This blog was authored by Tim George.
The January release of VMware Aria Operations gave us an exciting new feature. We now have HA for application monitoring! If you are familiar with application monitoring using Telegraf in VMware Aria Operations, you already know that it is highly dependent on Cloud Proxies. Any data that is being collected from endpoints is pushed to VMware Aria Operations through these Cloud Proxies and application monitoring ARC adapters are the only adapters that can push data from endpoints (all other management packs use the pull method). Previously, these ARC adapters didn’t support collector groups and the Cloud Proxy was a single point of failure for application monitoring. If the Cloud Proxy fails, data from the endpoints wouldn’t reach Aria Operations. We sought to reconcile this limitation. To address the challenge, we added support for application monitoring through Collector Groups so that if one Cloud Proxy should fail, metrics can still flow from another Cloud Proxy in the Collector Group making this feature highly available.
The first item we wanted to take care of was the creation of these Collector Groups. We simplified the experience and made it much easier to add new groups and enable/disable high availability from within this UI.
Once we have added a new Collector Group, we can now filter by these groups when we look at all our Cloud Proxies. We can group our proxies by Collector Groups and see each of the Cloud Proxies that make up the group or look at only our ungrouped Cloud Proxies.

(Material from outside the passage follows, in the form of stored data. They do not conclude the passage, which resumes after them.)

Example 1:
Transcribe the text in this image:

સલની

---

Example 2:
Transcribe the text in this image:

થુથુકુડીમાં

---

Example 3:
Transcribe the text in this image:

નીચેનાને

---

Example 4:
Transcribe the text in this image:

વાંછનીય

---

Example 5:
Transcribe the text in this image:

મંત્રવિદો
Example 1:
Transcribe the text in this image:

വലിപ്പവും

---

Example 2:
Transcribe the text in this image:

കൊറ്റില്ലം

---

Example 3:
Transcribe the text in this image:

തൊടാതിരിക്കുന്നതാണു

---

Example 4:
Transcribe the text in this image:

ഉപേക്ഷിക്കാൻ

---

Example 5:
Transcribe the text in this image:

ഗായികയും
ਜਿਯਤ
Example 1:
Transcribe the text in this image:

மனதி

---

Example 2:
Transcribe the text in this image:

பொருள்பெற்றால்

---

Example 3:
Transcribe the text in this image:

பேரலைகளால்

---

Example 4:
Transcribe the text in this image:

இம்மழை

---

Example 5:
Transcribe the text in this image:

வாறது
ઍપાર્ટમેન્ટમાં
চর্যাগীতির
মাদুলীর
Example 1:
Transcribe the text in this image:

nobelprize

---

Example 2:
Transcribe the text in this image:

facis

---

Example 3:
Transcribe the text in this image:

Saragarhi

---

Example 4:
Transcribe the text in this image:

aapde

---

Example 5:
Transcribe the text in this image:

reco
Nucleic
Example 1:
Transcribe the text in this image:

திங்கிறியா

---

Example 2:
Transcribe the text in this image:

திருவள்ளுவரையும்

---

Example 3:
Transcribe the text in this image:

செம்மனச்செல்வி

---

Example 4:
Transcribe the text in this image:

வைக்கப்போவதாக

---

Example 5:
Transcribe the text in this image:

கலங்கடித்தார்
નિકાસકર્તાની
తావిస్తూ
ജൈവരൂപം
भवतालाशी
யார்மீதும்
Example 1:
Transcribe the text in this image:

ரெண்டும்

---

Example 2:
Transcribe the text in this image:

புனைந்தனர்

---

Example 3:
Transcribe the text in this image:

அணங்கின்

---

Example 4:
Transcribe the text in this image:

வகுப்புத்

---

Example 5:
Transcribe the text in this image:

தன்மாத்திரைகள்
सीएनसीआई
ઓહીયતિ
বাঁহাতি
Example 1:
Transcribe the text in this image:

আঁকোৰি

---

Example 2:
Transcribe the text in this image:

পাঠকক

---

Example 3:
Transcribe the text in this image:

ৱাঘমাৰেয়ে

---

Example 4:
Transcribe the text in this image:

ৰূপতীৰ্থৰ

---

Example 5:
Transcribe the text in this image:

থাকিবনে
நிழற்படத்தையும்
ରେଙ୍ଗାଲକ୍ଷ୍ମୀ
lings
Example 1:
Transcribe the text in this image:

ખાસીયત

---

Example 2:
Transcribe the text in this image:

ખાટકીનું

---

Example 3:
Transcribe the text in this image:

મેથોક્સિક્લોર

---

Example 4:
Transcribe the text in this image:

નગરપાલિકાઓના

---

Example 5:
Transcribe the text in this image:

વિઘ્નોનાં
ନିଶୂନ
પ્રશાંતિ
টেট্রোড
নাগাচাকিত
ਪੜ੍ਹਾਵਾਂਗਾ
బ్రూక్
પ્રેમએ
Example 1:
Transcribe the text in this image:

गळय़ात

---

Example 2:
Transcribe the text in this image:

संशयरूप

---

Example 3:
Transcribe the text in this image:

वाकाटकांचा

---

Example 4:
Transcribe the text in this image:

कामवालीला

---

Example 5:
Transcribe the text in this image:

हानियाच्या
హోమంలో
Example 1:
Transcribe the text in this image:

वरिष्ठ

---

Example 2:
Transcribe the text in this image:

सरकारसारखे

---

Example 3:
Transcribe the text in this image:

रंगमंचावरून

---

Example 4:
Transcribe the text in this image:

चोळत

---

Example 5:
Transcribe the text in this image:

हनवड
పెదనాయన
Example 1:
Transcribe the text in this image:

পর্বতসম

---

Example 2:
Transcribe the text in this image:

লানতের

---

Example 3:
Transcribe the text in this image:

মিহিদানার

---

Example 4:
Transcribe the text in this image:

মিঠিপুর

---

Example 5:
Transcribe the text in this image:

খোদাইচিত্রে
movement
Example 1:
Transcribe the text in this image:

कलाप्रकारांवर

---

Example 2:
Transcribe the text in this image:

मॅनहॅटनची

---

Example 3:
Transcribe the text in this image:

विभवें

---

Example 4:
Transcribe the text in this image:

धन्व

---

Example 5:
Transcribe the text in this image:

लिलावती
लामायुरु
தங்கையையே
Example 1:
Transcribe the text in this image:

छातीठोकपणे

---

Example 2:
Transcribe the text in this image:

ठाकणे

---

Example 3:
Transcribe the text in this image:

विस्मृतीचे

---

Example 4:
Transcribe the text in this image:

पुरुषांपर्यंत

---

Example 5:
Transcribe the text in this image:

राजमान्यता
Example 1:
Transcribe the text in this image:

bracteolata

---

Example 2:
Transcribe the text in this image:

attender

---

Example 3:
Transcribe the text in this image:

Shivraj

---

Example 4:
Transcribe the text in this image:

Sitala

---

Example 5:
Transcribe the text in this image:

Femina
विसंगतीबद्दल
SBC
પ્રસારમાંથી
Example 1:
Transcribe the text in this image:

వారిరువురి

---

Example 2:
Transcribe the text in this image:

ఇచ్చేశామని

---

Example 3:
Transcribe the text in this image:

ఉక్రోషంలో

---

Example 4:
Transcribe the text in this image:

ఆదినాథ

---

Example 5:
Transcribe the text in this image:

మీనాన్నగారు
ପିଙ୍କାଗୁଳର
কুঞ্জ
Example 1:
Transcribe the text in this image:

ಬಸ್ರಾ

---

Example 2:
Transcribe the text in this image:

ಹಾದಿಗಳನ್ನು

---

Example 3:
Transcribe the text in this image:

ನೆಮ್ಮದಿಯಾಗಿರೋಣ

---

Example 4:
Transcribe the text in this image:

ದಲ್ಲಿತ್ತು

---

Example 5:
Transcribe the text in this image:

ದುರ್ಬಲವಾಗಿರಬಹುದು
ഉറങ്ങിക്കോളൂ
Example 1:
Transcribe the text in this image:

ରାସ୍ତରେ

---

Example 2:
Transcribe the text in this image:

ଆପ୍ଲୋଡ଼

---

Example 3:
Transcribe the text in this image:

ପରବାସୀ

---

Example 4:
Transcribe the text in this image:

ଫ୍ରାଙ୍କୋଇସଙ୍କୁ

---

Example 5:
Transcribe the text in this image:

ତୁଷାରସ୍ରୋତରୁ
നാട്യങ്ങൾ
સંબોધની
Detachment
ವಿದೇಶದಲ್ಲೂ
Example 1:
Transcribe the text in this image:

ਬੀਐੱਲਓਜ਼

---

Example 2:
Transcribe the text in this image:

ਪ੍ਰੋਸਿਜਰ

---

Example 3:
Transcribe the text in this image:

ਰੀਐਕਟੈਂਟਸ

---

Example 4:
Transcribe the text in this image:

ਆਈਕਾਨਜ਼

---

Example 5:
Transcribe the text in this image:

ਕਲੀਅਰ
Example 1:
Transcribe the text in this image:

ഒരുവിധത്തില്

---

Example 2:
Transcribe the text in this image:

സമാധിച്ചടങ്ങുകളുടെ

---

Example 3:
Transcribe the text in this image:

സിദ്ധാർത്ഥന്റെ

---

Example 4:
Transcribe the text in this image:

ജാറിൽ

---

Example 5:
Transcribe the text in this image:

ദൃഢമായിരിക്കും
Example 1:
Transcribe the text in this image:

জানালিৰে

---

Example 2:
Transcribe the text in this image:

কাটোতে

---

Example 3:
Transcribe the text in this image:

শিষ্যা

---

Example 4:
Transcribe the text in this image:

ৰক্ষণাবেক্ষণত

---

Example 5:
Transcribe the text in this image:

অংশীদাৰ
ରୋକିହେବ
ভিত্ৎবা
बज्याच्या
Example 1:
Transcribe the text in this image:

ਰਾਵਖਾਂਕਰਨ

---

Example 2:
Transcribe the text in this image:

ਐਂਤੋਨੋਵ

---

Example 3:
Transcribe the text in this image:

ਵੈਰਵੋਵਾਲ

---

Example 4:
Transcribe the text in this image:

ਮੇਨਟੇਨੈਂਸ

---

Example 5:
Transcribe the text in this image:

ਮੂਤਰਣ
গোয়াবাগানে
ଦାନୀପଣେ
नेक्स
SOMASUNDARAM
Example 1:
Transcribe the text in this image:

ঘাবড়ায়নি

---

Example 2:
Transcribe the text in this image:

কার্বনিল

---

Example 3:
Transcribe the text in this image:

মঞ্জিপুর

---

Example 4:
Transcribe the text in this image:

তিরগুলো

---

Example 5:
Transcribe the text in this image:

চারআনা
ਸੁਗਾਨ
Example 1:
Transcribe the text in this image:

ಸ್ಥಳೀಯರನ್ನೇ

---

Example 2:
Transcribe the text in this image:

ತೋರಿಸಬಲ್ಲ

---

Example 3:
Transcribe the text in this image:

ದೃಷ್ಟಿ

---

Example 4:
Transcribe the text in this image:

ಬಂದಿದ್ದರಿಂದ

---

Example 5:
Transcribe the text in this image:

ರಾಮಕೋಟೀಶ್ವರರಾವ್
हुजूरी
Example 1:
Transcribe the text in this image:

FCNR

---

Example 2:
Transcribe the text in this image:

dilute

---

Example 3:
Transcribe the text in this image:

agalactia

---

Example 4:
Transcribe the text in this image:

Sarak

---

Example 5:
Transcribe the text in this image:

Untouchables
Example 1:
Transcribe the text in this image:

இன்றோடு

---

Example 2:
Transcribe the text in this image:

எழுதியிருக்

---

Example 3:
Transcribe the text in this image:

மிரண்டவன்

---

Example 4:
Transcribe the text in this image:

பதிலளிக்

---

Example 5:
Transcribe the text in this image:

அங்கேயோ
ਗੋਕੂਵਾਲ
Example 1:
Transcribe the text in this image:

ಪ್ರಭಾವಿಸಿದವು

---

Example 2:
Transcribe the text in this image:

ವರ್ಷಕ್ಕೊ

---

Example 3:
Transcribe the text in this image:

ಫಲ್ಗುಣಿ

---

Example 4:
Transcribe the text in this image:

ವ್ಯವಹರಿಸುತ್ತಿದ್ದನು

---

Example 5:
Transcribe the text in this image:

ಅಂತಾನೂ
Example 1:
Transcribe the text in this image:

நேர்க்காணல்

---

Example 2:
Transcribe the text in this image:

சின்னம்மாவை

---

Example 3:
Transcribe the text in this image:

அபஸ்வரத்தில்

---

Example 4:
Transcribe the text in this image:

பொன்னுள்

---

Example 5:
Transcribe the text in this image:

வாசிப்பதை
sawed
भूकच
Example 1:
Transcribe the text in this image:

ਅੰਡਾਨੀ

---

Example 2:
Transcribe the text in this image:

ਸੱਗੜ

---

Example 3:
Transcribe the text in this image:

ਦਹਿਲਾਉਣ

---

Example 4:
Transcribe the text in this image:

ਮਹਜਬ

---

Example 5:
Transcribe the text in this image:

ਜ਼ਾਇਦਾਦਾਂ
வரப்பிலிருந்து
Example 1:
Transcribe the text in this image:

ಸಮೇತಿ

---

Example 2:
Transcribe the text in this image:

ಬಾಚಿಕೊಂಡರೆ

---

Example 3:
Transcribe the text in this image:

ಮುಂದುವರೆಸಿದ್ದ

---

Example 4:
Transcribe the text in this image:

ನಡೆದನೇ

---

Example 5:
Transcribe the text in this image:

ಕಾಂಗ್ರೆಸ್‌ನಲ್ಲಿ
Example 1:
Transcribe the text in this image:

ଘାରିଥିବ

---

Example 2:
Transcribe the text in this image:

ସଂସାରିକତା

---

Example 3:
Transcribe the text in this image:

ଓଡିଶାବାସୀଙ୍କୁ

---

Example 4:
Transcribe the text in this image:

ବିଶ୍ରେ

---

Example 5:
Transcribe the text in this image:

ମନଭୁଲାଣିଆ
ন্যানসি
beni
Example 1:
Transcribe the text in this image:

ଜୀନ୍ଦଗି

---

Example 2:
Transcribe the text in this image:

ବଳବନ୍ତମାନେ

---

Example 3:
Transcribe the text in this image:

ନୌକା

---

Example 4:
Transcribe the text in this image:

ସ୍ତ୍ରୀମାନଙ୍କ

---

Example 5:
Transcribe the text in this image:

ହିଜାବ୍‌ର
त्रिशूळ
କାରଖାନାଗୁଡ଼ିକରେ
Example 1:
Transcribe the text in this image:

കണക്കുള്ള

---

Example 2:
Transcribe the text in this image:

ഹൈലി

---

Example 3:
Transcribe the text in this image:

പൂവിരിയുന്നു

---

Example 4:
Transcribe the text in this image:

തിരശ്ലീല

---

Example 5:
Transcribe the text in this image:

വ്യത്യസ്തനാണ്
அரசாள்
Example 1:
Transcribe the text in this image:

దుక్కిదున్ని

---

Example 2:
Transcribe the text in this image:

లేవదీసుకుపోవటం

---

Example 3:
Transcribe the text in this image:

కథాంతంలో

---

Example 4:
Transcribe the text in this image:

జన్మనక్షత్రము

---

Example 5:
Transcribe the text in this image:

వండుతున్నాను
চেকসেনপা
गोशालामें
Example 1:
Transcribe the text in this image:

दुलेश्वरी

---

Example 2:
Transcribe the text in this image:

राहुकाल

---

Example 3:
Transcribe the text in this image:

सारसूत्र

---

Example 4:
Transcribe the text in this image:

There also is a mechanism to retry configuration if there have been any changes in members of a Collector Group. That is, whenever a Cloud Proxy is added or removed, we have options to “Retry Cloud Proxy Configuration” from this screen, as well as activating/deactivating data persistence.
To talk about putting this into practice, we also need to talk about a few important characteristics of this new feature. The first is that bootstrap/re-bootstrap of the Telegraf agent is required in order to use HA. Older versions of the agent will not be able to handle the changes that have been made. Of course, this can be done from within Aria Operations by going to “Environment à Applications à Manage Telegraf Agents”. When installing/re-installing these agents, we will now get a different pop-up than what we used to see. This pop-up allows us to install the agent and assign to a Cloud Proxy or Collector group based on if we wanted High Availability or not. If utilizing high availability, we can select this radio button and select the Collector Group we wish to assign it to.